Design files in plain text:
┌──
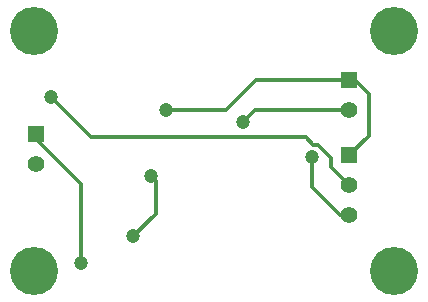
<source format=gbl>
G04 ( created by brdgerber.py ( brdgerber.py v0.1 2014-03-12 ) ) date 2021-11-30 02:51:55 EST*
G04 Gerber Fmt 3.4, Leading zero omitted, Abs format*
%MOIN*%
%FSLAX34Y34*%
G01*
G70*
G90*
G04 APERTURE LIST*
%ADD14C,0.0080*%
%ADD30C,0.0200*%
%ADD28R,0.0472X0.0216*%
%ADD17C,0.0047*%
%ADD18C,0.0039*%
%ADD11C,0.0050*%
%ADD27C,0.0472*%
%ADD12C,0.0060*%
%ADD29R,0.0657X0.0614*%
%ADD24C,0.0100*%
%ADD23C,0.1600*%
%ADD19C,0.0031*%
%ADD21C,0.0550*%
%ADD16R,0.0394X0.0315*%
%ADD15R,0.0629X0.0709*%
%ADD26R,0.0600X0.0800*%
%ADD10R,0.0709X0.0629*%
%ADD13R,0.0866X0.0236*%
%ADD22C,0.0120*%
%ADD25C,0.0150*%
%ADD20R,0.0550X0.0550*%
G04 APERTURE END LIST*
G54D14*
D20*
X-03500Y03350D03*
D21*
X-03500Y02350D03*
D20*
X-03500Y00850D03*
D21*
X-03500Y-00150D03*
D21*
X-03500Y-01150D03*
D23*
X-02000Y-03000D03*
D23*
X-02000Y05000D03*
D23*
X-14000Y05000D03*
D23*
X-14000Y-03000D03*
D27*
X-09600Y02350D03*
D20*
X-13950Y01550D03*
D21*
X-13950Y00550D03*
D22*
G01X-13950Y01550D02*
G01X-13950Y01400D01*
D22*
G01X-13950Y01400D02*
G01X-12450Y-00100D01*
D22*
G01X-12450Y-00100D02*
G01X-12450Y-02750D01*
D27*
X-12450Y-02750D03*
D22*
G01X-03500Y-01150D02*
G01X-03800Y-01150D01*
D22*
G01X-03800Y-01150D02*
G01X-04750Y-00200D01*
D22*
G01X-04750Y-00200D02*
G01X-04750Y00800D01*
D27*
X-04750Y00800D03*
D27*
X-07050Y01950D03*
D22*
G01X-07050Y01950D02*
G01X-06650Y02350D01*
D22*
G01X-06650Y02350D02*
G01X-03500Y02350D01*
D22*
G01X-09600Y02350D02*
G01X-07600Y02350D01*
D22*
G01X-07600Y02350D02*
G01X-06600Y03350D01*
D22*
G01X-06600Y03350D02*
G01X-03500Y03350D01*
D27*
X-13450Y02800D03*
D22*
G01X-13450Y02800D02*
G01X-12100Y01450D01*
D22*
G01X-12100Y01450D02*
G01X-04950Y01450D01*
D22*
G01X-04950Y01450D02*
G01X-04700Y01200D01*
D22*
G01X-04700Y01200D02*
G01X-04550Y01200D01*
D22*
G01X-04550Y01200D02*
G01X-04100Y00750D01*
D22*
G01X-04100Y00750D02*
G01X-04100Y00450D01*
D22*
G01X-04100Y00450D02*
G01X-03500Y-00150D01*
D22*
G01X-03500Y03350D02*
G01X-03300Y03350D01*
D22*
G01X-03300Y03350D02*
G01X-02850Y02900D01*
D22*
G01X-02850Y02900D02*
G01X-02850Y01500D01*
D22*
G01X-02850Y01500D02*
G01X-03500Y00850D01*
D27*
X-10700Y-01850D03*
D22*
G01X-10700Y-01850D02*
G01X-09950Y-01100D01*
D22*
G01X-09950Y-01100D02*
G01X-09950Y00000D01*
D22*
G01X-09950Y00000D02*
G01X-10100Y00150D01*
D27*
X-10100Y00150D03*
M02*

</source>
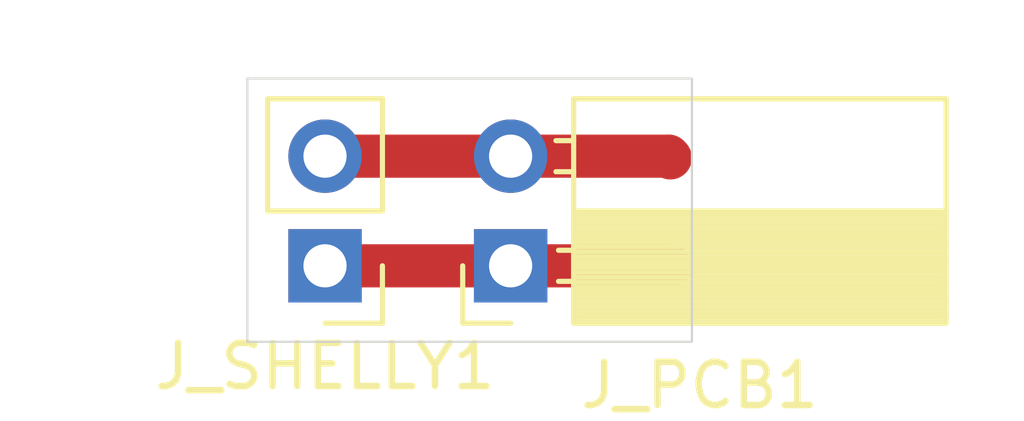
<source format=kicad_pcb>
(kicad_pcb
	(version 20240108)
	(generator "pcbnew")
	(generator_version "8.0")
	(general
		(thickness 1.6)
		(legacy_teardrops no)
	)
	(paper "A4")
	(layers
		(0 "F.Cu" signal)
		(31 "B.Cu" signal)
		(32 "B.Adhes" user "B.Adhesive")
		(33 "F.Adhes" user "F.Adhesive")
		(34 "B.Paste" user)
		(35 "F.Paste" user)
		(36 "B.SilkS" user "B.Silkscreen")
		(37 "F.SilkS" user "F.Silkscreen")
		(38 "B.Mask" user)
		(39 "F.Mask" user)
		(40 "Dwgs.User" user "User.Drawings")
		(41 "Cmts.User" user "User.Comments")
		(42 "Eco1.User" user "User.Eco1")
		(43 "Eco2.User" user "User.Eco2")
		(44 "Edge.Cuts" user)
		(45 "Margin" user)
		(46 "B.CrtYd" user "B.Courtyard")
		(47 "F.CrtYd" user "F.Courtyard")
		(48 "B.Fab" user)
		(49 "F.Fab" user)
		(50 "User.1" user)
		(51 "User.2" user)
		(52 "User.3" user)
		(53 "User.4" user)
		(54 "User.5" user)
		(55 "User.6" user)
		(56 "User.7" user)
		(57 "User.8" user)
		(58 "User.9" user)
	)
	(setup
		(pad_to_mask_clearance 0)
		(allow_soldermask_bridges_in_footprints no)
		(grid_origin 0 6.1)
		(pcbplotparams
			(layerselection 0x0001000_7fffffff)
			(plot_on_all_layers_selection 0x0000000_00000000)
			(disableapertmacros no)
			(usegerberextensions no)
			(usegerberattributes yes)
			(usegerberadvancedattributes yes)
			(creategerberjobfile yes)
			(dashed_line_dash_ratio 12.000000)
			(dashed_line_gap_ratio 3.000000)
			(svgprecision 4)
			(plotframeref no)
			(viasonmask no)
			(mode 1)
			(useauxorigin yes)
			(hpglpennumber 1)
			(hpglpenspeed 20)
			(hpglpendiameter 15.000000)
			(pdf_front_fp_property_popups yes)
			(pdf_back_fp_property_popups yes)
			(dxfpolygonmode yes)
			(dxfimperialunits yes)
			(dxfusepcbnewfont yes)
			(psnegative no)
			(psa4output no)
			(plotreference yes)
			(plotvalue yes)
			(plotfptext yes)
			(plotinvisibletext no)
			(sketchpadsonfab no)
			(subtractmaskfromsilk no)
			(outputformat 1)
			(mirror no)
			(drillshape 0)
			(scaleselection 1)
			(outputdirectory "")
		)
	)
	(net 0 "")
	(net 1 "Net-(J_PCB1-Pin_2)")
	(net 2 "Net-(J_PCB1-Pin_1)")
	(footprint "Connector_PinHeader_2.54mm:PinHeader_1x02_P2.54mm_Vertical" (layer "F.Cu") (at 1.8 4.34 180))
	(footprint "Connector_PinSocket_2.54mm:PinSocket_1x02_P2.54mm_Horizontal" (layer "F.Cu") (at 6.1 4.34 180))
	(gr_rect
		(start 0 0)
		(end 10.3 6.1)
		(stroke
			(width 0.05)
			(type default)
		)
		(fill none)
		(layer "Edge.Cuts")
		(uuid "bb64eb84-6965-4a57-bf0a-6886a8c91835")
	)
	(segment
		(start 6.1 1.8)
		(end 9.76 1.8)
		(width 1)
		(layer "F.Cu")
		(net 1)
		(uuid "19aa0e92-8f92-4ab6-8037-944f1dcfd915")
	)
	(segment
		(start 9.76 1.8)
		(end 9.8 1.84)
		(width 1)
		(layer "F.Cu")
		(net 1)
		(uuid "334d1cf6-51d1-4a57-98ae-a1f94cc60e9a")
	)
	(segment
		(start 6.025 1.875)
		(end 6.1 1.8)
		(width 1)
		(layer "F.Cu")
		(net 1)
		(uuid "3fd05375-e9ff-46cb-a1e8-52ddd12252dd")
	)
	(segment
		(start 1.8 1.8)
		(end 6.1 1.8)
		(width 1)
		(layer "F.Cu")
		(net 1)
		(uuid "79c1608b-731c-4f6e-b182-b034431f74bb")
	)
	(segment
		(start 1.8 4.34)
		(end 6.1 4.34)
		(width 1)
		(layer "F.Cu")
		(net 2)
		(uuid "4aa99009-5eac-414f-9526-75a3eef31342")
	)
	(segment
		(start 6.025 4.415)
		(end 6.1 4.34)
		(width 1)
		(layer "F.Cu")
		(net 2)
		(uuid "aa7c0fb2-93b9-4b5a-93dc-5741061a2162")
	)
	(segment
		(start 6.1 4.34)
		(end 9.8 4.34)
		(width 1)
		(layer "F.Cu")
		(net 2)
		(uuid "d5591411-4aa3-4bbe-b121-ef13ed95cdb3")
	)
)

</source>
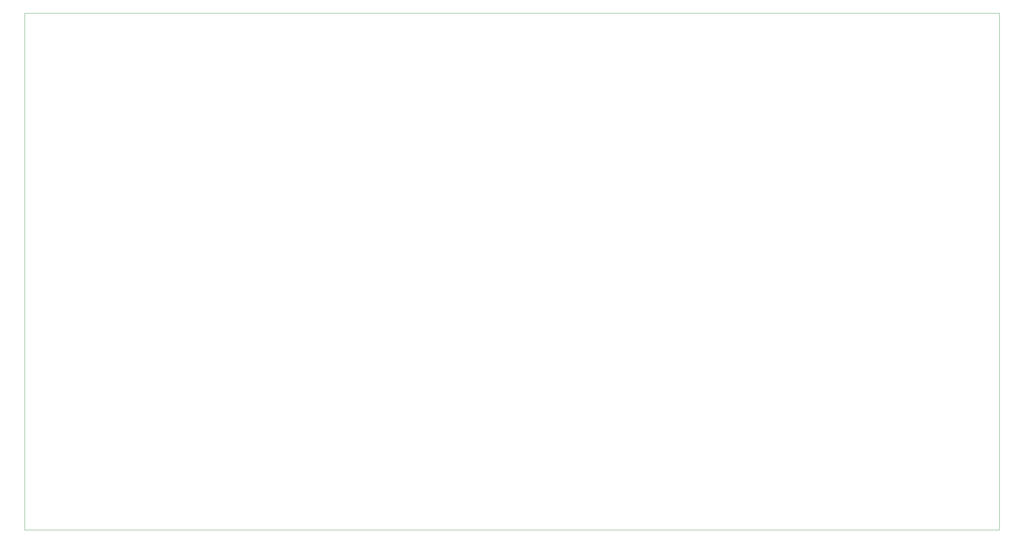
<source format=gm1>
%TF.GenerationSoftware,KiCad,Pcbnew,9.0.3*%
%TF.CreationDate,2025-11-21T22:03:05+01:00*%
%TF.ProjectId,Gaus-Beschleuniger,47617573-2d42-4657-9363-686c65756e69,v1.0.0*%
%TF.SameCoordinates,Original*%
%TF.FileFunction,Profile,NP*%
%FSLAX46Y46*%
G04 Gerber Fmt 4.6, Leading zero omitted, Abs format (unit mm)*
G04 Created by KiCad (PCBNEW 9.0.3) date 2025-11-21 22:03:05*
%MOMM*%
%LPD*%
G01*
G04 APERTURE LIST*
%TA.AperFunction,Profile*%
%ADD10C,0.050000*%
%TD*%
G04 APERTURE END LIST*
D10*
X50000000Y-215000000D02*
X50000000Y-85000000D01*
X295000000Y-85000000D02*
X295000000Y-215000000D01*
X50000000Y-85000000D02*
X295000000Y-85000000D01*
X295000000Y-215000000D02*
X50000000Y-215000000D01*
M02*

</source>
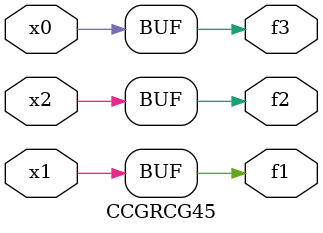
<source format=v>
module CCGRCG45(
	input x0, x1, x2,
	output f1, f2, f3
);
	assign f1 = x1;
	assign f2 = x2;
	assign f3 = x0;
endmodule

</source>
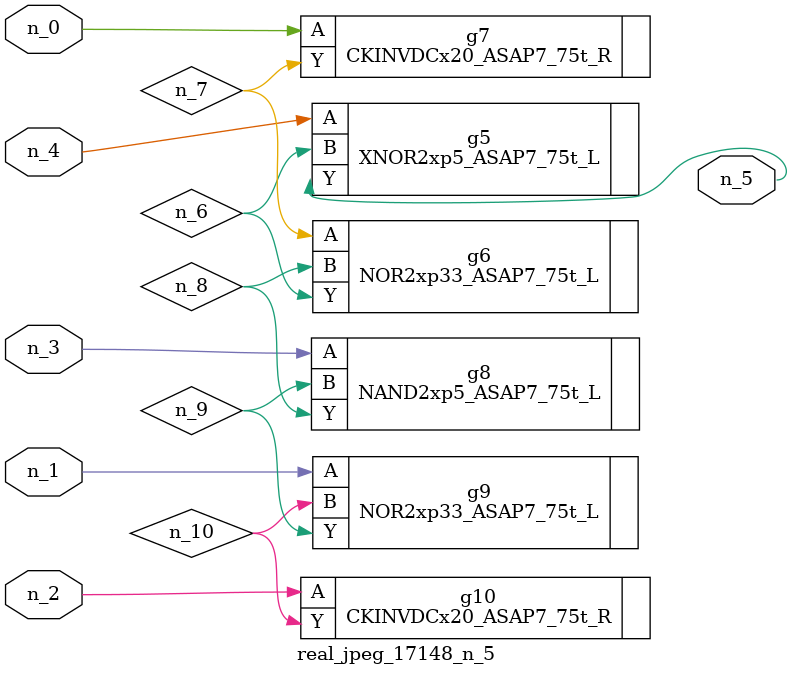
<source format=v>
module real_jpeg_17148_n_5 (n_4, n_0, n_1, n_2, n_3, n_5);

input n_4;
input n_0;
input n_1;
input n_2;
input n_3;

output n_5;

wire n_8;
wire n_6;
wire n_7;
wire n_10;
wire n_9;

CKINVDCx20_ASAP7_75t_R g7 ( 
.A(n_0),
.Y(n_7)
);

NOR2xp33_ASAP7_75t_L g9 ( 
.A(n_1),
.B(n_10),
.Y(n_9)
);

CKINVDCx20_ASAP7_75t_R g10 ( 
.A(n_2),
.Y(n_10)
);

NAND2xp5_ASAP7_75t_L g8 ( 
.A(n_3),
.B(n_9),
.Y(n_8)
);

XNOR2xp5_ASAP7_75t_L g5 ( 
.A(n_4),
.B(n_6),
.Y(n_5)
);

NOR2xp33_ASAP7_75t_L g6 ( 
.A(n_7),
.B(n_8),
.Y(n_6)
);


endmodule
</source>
└──
Whichever lines of the data include the word "omitted", pull them out.

G04 Gerber Fmt 3.4, Leading zero omitted, Abs format*
G04 Gerber Fmt 4.6, Leading zero omitted, Abs format (unit mm)*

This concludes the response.